December 28, 2016 01:00 PM
While the grand number of available technical indicators can threaten paralysis by analysis if you tried to use them all, Keltner Channels offer a unique view of trends and are worth a look.

Keltner Channels are volatility-based envelopes set above and below an exponential moving average (EMA). This indicator is similar to Bollinger Bands; however the Keltner Channels use the Average True Range (ATR) to set channel distance instead of a standard deviation measure as with Bollinger Bands.

Chester Keltner, in his 1960 book “How to Make Money in Commodities,” plotted channels as a multiple of daily range (high - low) around a moving average of typical price. Linda Bradford Raschke popularized a simplified version, using exponential smoothing and ATR, which is now more widely used.

The channels are typically set two ATR values above and below the 20-day EMA. The EMA dictates direction and the ATR sets channel width. Keltner Channels are a trend following indicator used to identify reversals with channel breakouts and channel direction. The Keltner Channel is used to signal possible price breakouts, show trend and give overbought and oversold readings (see “Channeling the S&P,” below).

Calculation

There are three steps to calculating Keltner Channels:

1. Select the length for the exponential moving average.
2. Choose the time periods for the ATR.
3. Choose the multiplier for the Average True Range.

By default technical analysts use 20-period EMAs with envelopes using ATR and a multiplier of 1:

Basis = 20-Period EMA

Upper Envelope = 20-Period EMA
+ (2 X ATR)

Lower Envelope = 20-Period EMA
− (2 X ATR)

Traders should remember the following two points while defining your Keltner Channel trading strategy: The longer the length of the exponential moving average, the greater the lag on the indicator; and the higher the multiplier, the greater the width of the Keltner Channel.

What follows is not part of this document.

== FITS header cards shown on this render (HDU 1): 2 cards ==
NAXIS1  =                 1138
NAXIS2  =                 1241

Trading signals can be created two ways using the Keltner Channel: Trend confirmation and overbought/oversold signals.

Trend confirmation

During a clear trend, breakthrough above or below the envelopes can be a sign of underlying strength of the trend. During a Bullish Trend, a breakthrough above the upper envelope can be seen as a sign of strength and the uptrend is likely to continue. During a bearish trend, a breakthrough below the lower envelope can be seen as a sign of weakness or bear trend strength and the downtrend is likely to continue.

Keltner said that a close above the upper band (or below the lower band) is evidence of a strong move and should be traded as a breakout. The following rules can be used by traders to trade Keltner signals in a trending market.

• Longs initiated when price breaks above the upper band with a stop loss below the moving average (middle line) and exit if price closes below the moving average (middle line).
• Shorts initiated when price turns below the lower band with a stop loss above the moving average and exit if price crosses above the moving average (middle line).

“Time to buy,” (below) shows a buy signal for Abbott Laboratories (ABT) as its stock closed above the upper band of the Keltner Channel on July 6 at \$40.58. Traders can carry on the long until they do not see a reversal pattern or do not close below the moving average, which happened on Aug. 19 at \$44.20, a move of almost 10% was captured.

“Time to sell,” (below) shows how shares of Alaska Air Group Inc. (ALK) closed below the lower band of Keltner Channel on June 14 at \$61.20, initiating a sell signal. Traders can carry on the short until they do not see a reversal pattern, which happened on June 27, where it formed a doji pattern, suggesting a reversal. Traders can book out on a reversal confirmation, which happened the next day. A close above the moving average at \$59 happened on July 11 where traders need to cut down all positions.

Overbought/Oversold signals

When a market is choppy or trading sideways, Keltner Channels can be useful for identifying overbought and oversold conditions. These conditions can typically lead to price corrections where price moves back toward the moving average. The rules for trading Keltner overbought/oversold signals are:

Go long when prices turn up at or below the lower band. Close your position if price turns down near the upper band or crosses to below the moving average.

Go short when price turns down at or above the upper band. Close your position if price turns up near the lower band or crosses to above the moving average.

“Range trading,” (below) shows that whenever price is unable to close above the upper channel overlay, it tends to fall back toward the middle line. This allows traders the ability to earn consistent small short-term profits, as with our example in Alcoa (AA).